▸ **PROBLEM DETAILS**:
Copy exactly. Include the line containing "right elbow: (281, 199)", every line after it, and the last line below, but no pictures.
Top of RECORDS FOR THE EXERCISE
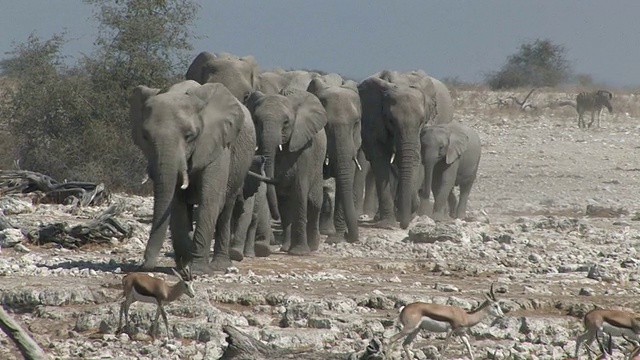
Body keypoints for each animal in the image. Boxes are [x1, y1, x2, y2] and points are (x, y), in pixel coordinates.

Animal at [129, 80, 272, 274]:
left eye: (190, 136)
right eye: (145, 136)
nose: (142, 265)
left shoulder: (217, 145)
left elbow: (210, 199)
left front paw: (197, 270)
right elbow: (177, 203)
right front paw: (185, 261)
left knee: (227, 208)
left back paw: (221, 265)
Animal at [244, 88, 328, 255]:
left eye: (286, 122)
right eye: (256, 121)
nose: (261, 160)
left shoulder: (304, 149)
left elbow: (300, 191)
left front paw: (300, 253)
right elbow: (281, 199)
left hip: (318, 167)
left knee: (314, 203)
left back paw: (313, 246)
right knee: (285, 206)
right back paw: (286, 247)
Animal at [358, 69, 452, 229]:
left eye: (421, 121)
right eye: (391, 120)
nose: (404, 225)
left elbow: (415, 158)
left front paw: (407, 212)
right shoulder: (374, 119)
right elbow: (380, 160)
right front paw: (388, 223)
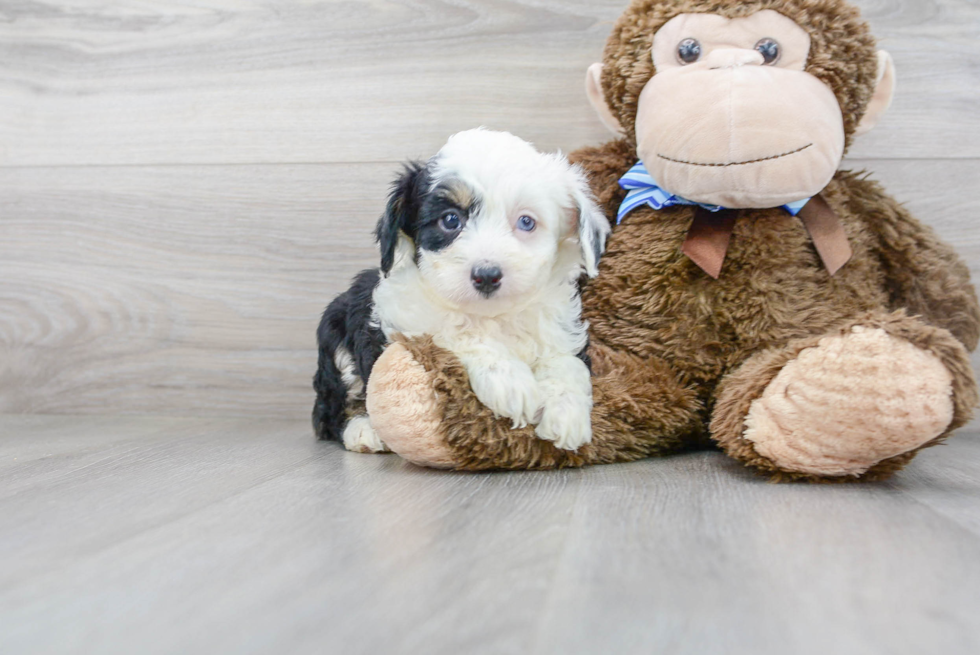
Bottom of RECORDS FOR THE EXERCISE
▸ **TASK ANSWER**:
right elbow: (281, 199)
left hip: (318, 167)
left knee: (314, 203)
left back paw: (313, 246)
right knee: (285, 206)
right back paw: (286, 247)
Animal at [358, 69, 452, 229]:
left eye: (421, 121)
right eye: (391, 120)
nose: (404, 225)
left elbow: (415, 158)
left front paw: (407, 212)
right shoulder: (374, 119)
right elbow: (380, 160)
right front paw: (388, 223)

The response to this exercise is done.